───── Provided text ─────

As always, progress marches onwards. Philips has at long last returned color to the Pronto line with the release of the $999 USD MSRP ProntoPro NG TSU7000, which upgrades the TSU3000 with 32mb of memory and an active matrix LCD screen supporting 65,000 colors. The TSU7000 costs exactly the same as the former TSU6000, and is available in Europe as the SBC-RU980. The only differences between the North American and European versions are with the RF frequency (to comply with European standards), the built-in code database (different brand mix) and the default configuration (some slightly relabelled keys, such as swapping “Closed Captioning” for “Teletext”).
Although Philips no longer owns Marantz, the two companies still share close ties on the Pronto remote series, with Marantz continuing to release their own customized versions. The Marantz counterpart to the TSU7000 is the $1099 USD MSRP RC9500, which features nearly all of the same functions as the Philips version but with a redesigned case, different hard buttons and extra memory. In this review we’ll first cover the TSU7000 in-depth, followed by a section detailing the differences with the Marantz RC9500.
The ProntoPro NG TSU7000 you see here may be the direct replacement for the TSU6000, but it shares far more in common with the TSU3000, already the subject of one of our reviews. Although these two remotes are similar, instead of redirecting you to read through sections of a review for a different product, some of what follows has been summarized and updated from that material.
When in doubt, make it black.
The ProntoPro NG’s case is virtual identical as the TSU3000, except that it’s been painted metallic black to exude that high-end professional look. Compared to the TSU6000 the design is quite different, slimmer and sturdier. The TSU7000 measures 3.6” wide, 6.1” long and 1.1” thick (9.2cm by 15.6cm by 2.8cm), compared to the TSU6000’s dimensions of 3.7” by 5.5” by 1.3” (9.4cm by 14.0cm by 3.3cm). The ProntoPro NG weighs 9.0 ounces (255 grams) with the battery pack, or 7.2 ounces (203 grams) without, about 5% heavier than the TSU3000 and identical to the TSU6000.

───── Provided records ─────

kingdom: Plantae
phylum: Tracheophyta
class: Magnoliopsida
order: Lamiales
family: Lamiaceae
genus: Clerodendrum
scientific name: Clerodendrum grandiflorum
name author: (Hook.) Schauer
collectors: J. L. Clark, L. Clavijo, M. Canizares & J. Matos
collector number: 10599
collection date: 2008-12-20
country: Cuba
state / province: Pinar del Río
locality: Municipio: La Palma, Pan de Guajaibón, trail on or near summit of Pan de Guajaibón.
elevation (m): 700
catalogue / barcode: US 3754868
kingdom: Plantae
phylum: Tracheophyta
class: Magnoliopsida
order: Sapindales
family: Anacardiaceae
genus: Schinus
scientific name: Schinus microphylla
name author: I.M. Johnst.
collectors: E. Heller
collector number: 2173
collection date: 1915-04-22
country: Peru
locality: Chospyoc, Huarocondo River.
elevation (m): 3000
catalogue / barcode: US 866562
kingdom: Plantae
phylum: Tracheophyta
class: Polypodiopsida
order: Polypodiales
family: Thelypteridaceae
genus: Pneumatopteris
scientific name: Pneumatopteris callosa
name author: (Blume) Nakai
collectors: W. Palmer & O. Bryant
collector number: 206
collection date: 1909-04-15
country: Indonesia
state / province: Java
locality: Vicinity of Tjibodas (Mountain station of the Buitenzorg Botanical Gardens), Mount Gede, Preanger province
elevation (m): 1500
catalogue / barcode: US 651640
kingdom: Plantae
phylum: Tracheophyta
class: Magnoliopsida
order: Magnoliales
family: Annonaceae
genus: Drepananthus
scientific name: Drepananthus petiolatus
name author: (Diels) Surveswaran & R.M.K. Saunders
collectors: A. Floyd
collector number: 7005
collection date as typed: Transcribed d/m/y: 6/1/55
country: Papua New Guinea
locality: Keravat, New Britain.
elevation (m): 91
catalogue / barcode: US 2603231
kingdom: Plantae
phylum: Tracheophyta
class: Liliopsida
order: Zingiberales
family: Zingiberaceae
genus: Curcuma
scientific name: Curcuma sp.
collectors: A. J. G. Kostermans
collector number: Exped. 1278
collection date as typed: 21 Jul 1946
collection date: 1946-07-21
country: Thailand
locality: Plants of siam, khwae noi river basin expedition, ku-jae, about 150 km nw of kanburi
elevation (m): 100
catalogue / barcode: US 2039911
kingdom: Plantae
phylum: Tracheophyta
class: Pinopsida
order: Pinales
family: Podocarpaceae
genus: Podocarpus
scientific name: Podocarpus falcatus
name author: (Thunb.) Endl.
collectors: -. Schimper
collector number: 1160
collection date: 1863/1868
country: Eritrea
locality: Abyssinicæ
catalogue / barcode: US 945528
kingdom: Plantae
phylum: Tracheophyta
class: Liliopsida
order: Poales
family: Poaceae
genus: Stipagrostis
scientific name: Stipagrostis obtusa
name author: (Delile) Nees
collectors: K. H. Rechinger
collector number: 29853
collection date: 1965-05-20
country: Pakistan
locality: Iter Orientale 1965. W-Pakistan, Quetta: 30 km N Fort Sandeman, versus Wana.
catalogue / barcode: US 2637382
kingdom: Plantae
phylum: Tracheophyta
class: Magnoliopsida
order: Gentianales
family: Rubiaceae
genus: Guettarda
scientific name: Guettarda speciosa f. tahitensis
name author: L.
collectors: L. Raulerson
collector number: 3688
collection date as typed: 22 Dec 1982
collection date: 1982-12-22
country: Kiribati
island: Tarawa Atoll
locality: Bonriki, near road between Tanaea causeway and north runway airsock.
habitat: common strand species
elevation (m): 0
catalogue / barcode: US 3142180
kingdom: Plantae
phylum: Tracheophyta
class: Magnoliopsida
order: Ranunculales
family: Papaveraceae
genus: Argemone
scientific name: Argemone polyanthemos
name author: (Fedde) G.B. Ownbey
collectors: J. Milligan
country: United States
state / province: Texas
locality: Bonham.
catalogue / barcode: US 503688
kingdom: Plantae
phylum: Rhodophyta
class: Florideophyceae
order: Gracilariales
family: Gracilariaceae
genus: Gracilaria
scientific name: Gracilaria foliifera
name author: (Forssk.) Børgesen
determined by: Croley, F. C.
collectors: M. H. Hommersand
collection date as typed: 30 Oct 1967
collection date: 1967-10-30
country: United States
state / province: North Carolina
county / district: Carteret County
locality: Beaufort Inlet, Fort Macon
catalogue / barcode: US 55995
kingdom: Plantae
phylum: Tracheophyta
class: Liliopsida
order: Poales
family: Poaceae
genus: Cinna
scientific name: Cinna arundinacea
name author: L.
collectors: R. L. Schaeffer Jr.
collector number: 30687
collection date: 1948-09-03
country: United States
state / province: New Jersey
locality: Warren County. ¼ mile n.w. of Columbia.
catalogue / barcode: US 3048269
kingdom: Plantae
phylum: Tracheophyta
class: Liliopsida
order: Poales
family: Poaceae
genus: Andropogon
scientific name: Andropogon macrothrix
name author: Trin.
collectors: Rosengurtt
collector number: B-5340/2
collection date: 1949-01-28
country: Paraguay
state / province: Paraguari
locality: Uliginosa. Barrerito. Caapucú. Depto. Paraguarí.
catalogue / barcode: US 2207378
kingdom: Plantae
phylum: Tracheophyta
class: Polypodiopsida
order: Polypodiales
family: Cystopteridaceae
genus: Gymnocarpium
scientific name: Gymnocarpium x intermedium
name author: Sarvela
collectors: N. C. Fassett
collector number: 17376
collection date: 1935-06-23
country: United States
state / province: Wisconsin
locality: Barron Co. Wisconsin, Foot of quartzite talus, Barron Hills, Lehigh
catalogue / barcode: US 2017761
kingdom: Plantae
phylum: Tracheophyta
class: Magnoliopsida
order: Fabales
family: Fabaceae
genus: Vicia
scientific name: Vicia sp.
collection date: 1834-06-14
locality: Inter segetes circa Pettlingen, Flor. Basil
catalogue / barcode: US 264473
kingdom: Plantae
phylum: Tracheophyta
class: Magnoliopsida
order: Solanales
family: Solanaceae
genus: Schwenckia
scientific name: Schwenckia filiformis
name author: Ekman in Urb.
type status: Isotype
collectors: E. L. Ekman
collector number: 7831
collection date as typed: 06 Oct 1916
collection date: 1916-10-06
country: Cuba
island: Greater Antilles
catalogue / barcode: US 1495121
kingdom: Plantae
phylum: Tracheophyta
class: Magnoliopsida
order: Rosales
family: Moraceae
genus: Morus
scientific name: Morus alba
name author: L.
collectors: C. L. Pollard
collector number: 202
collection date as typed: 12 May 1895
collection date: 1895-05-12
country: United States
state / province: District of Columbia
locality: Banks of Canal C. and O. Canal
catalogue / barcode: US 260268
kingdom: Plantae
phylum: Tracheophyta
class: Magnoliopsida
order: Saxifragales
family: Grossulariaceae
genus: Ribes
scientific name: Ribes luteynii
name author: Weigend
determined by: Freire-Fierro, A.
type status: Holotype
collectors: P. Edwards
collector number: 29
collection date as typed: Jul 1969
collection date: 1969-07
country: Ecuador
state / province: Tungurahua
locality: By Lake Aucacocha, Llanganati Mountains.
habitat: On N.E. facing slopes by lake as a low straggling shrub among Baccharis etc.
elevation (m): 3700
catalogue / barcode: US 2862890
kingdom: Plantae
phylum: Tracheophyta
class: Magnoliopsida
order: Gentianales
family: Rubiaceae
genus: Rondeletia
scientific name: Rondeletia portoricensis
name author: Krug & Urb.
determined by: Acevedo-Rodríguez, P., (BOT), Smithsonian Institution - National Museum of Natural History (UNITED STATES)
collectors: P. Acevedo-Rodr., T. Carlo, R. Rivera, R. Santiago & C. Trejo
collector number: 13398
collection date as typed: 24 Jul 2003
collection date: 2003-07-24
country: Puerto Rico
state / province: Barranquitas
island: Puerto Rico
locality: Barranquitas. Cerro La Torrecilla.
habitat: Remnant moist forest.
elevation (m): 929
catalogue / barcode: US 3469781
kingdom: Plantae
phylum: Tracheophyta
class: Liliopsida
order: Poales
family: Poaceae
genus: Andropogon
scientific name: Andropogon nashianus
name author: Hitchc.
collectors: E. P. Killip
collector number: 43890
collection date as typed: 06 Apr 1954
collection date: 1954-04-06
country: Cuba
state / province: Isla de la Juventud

─────

Activity - Continue the review of the Philips ProntoPro NG TSU7000 remote, picking up after its final sentence. The material plays no part in this.

Task result -
The remote is vaguely rectangular in shape, with softly rounded corners. The bottom third of the unit is curved more than the top, while the vertical sides taper inwards by a half inch creating an easy-to-hold wedge shape. The front and back of the case along with all of the hard buttons are finished in black, with the name “Philips” embossed at the top. A wide dark charcoal grey band coated with a rubbery paint runs around three sides of the remote. A shiny dark grey bezel encircles the LCD touchscreen along with four firm-feeling multi-purpose buttons beneath the screen. The bezel is framed by a thin silver outline that completes the monochromatic theme.
Near the bottom are four slightly softer-feeling hard buttons positioned on the outer corners of a large four-way menu cursor pad. Located along the right edge of the remote are five hard buttons for [Volume Up/Down], [Channel Up/Down] and [Mute]. Additionally, near the top of the remote’s left side are three non-customizable hard buttons: one to activate the display and backlight, plus a toggle for LCD page up and down. The front of the remote is covered by a full-width glossy dark plastic shield, concealing the remote’s four powerful infrared emitters. Inset into the bottom of the shield is another smaller window for the infrared learning eye. Like the TSU3000, the TSU7000 sits flat on a table without any angle, and has two small rubber feet on the back.